Ciro Picariello, c’est une des références du Fiano d’Avellino (régulièrement cité dans la presse, régulièrement primé). Ici, les raisins son cultivés dans les communes de Summonte et Montefredane, entre 500 et 650m d’altitude (assez haut par rapport à l’appellation). Les terrains sont majoritairement argileux. La vinification et l’élevage sont faits en vasques d’inox. Pendant les 10 mois d’élevage en cuve, le bâtonnage est régulièrement pratiqué (pratique qui consiste à remettre les lies en suspensions dans le vin afin d’en augmenter la complexité aromatique et de lui donner une texture plus riche en bouche).

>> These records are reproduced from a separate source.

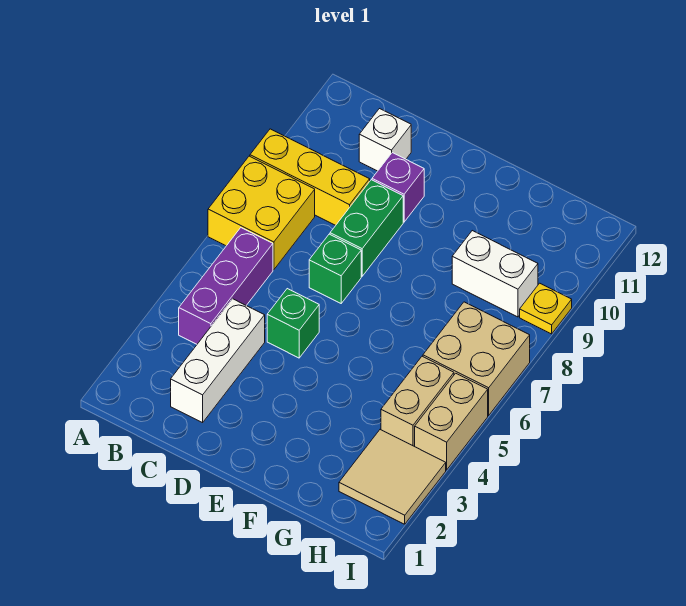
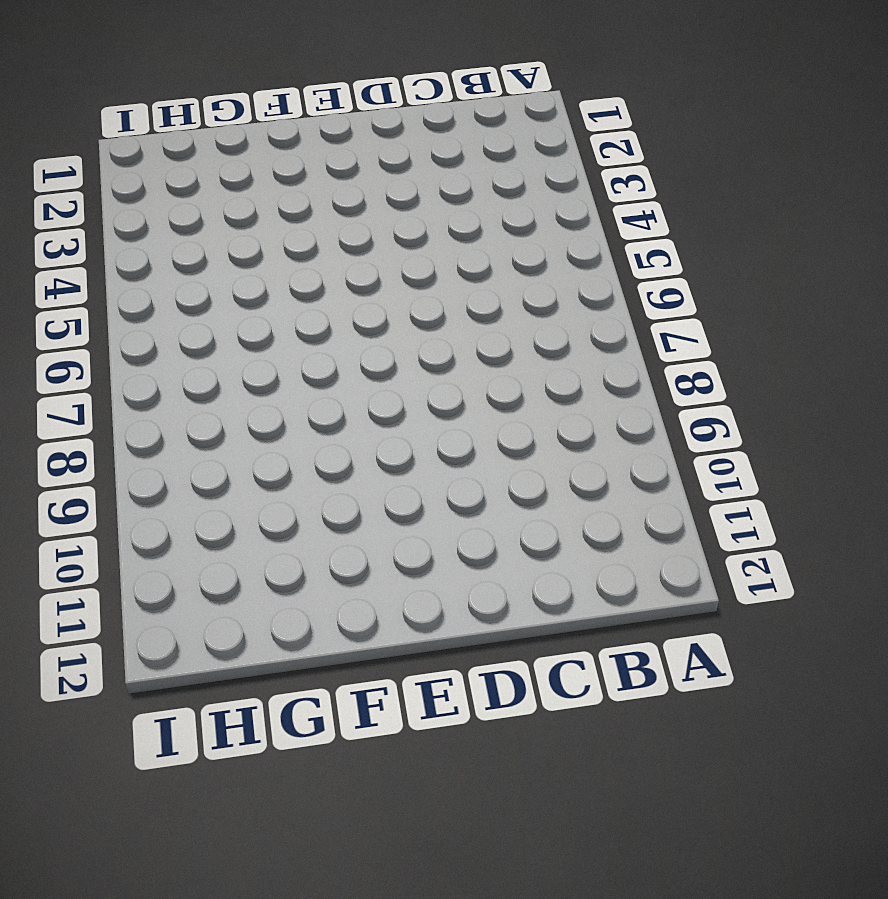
none -> yellow brick A7:B8 level 1
none -> yellow brick A9:C9 level 1
none -> purple brick B4:B6 level 1

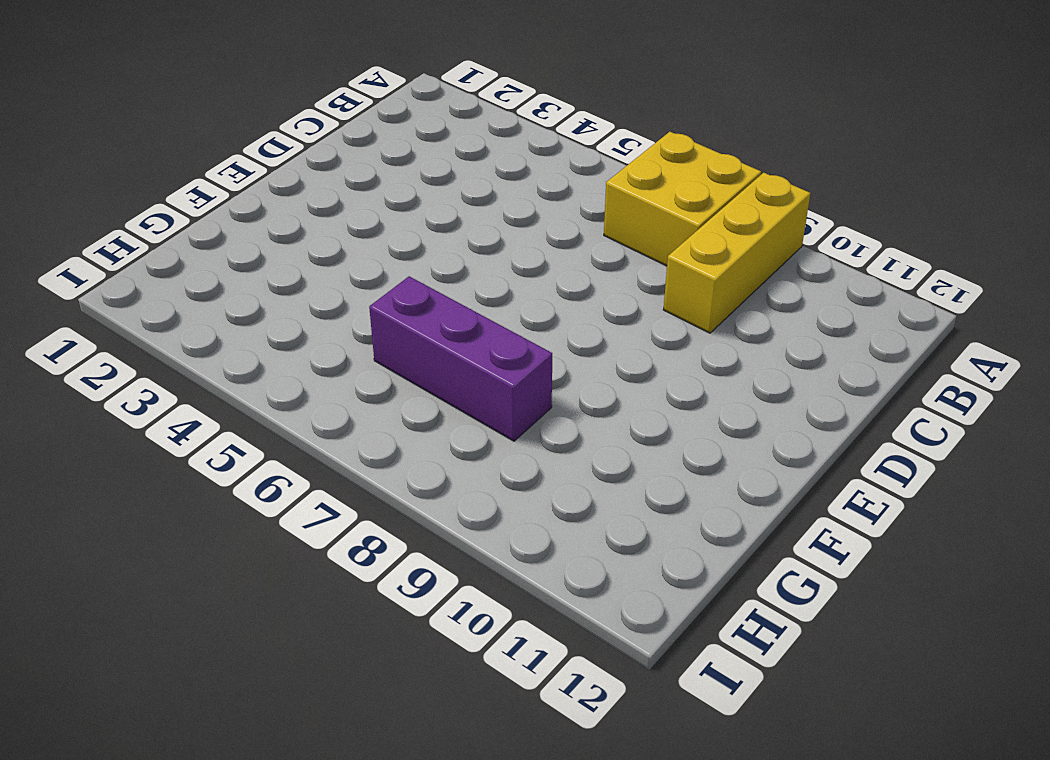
purple brick G6:G8 level 1 -> purple brick B4:B6 level 1
none -> white brick C2:C4 level 1
none -> white brick C11 level 1
none -> green brick D5 level 1

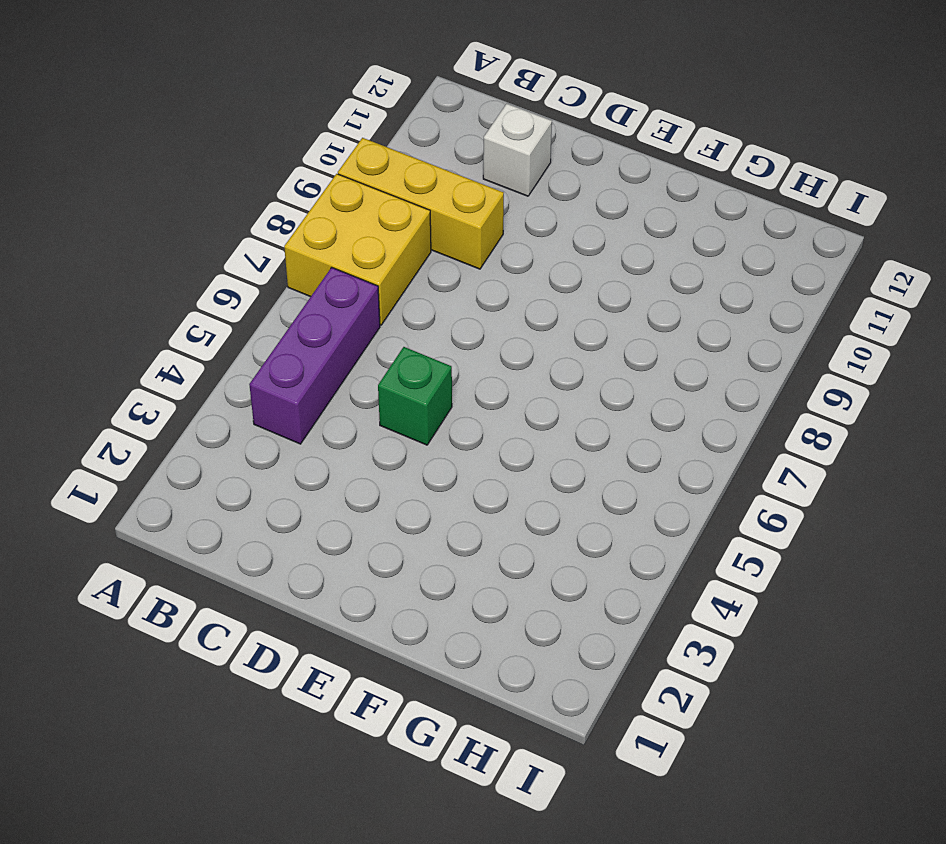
none -> white brick C2:C4 level 1
none -> green brick D7 level 1
none -> green brick D8:D9 level 1

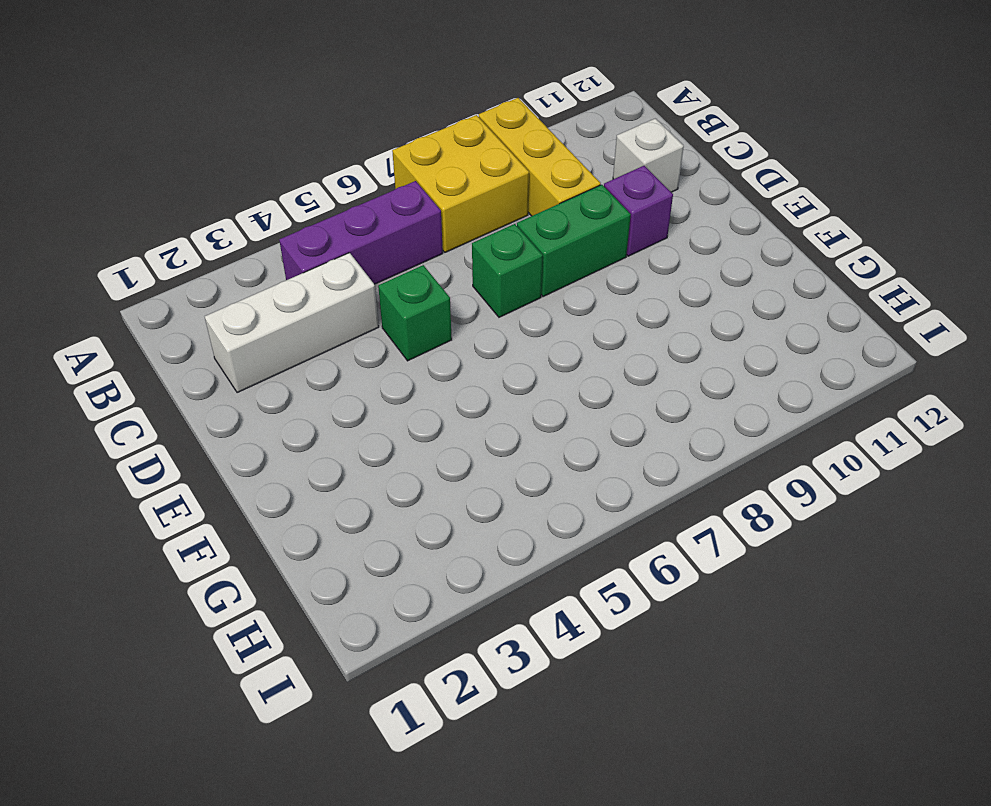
none -> white brick G9:H9 level 1
none -> tan tile H2:I3 level 1
none -> tan brick H4:H5 level 1

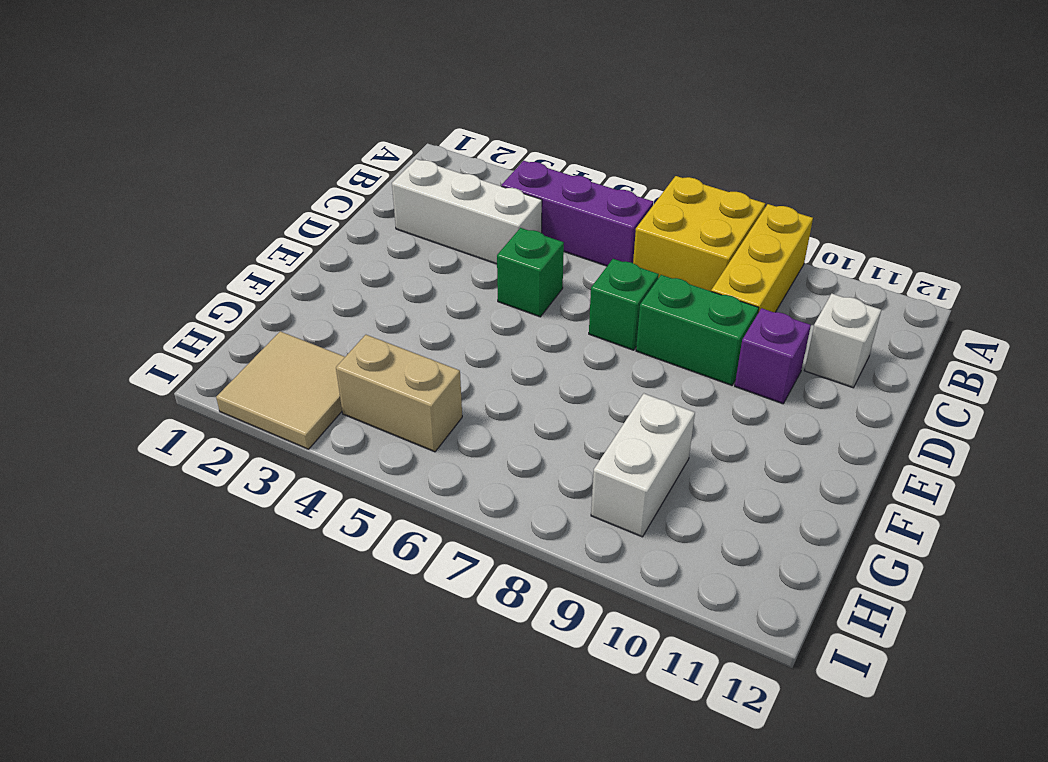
none -> tan brick H6:I7 level 1
none -> tan brick I4:I5 level 1
none -> yellow plate I9 level 1

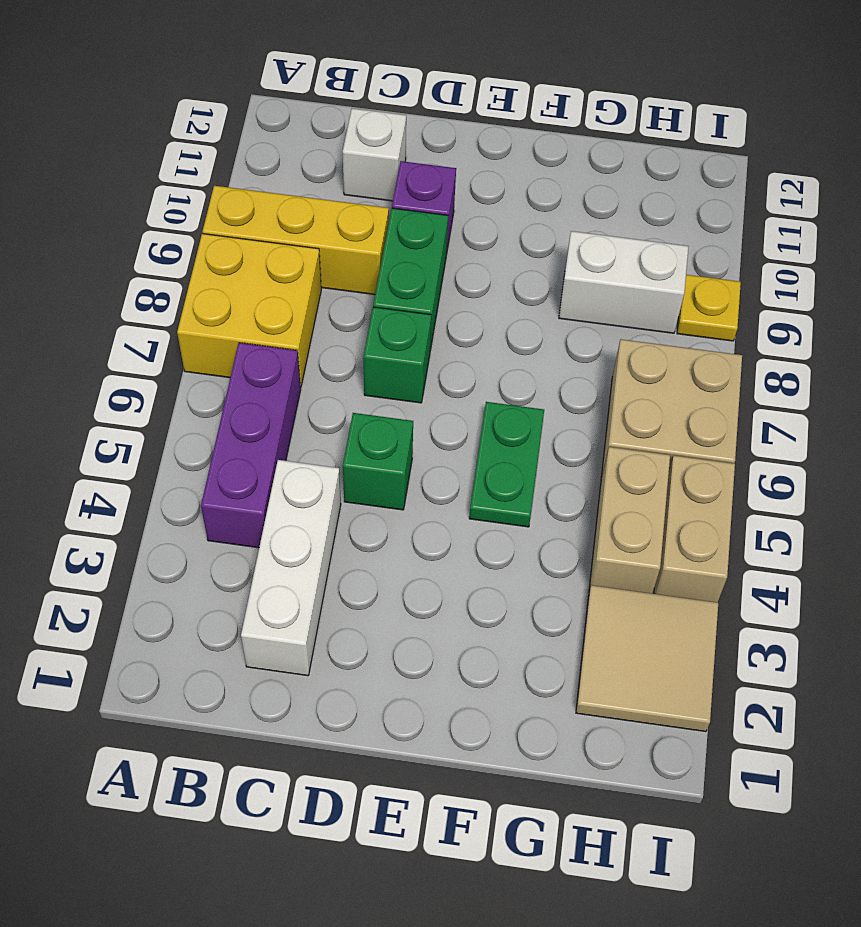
green plate F5:F6 level 1 -> none

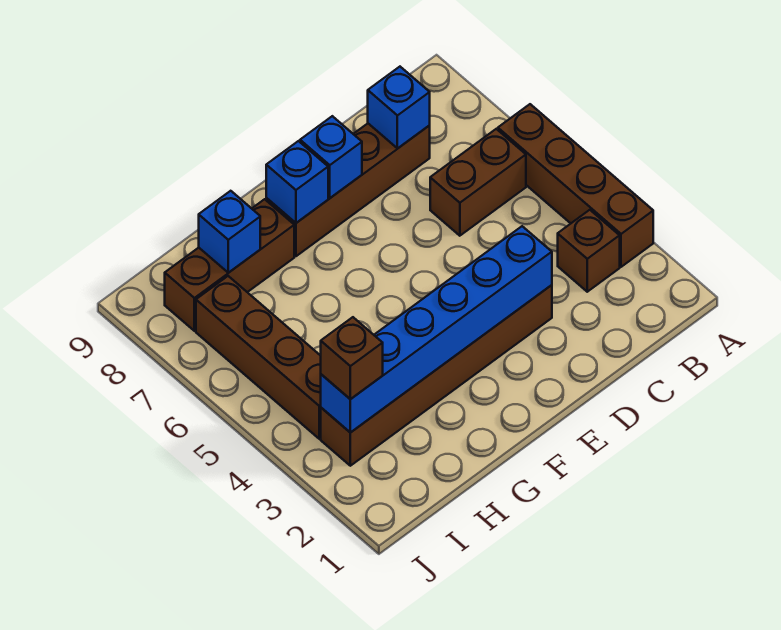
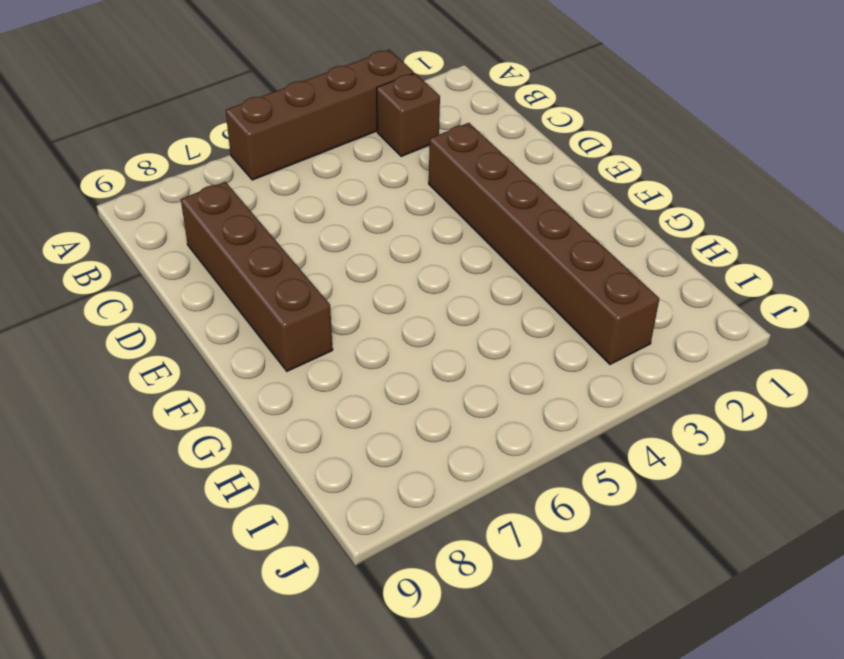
none -> brown brick B6:C6 level 1
none -> brown brick G8:I8 level 1
none -> brown brick I4:I7 level 1

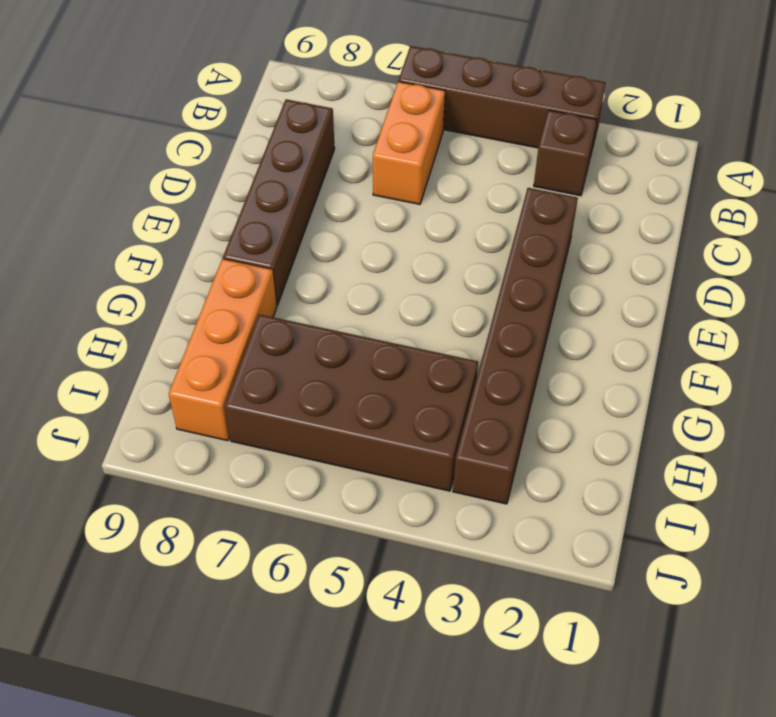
orange brick B6:C6 level 1 -> brown brick B6:C6 level 1
orange brick G8:I8 level 1 -> brown brick G8:I8 level 1
brown brick H4:I7 level 1 -> brown brick I4:I7 level 1
none -> blue brick C8 level 2
none -> blue brick D3:I3 level 2
none -> blue brick E8 level 2

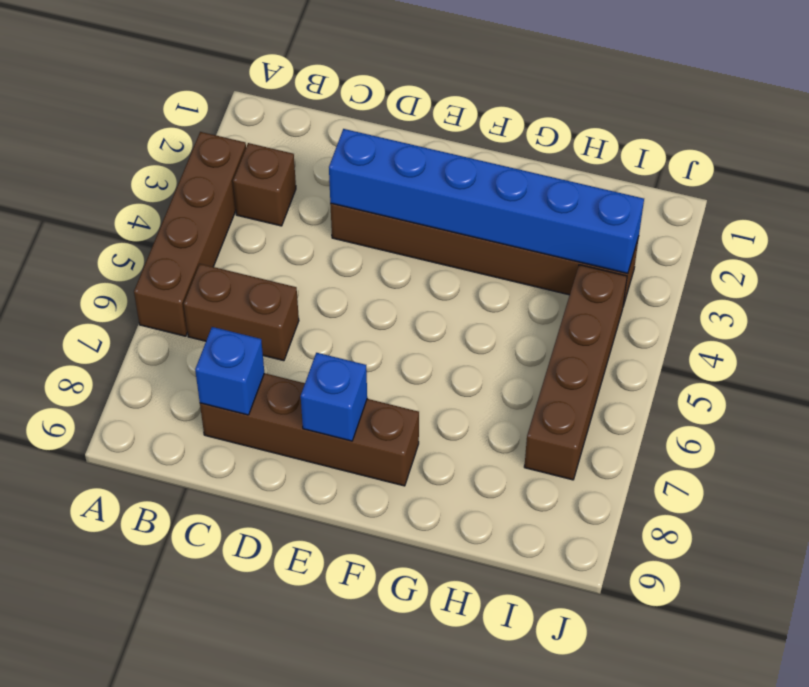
none -> brown brick G8:I8 level 1
none -> blue brick F8 level 2
none -> blue brick H8 level 2

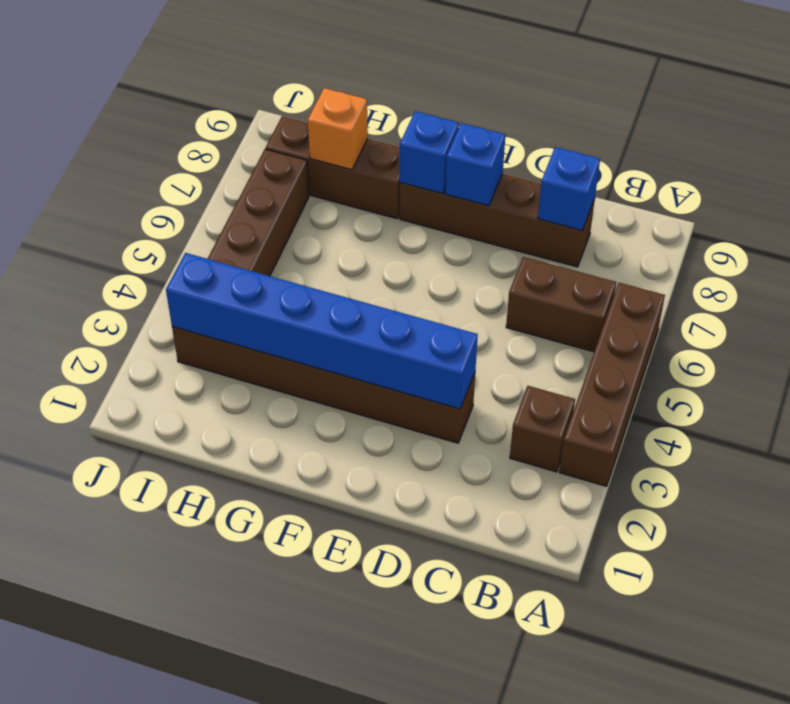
orange brick H8 level 2 -> blue brick H8 level 2
none -> brown brick I3 level 3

Le nez est très délicat, très fin. Je le trouve printanier. On a des agrumes, un peu de pomme et d’ananas, des notes légères de cire d’abeille, mais surtout beaucoup de notes florales. Comme un bouquet de fleurs des champs. Et un très léger fond presque tourbé, un peu fumé. C’est un marqueur important des Fiano de Summonte. Pour dire la vérité, je le retrouve moins que sur les millésimes précédents que j’avais pu gouter. Peut être que cela ressortirait mieux avec un peu plus de vieillissement (2019 c’est est encore tout jeune pour un Fiano d’Avellino, on considère qu’il faut les attendre deux ou trois ans pour qu’ils commencent à s’exprimer au mieux). En bouche, l’attaque est très fraîche, acidulée. Puis, petit à petit, le vin s’installe et révèle son corps, son ampleur en bouche, comme s’il s’étalait, se posait. L’équilibre est très réussi. Le final est long. Il y a une belle persistance aromatique sur les agrumes, avec une légère salinité. Vraiment, c’est un très joli vin. Cerise sur le gâteau, il n’est pas hors de prix, une quinzaine d’euros sur internet (vu sur Callmewine, ou sur Vinissimus).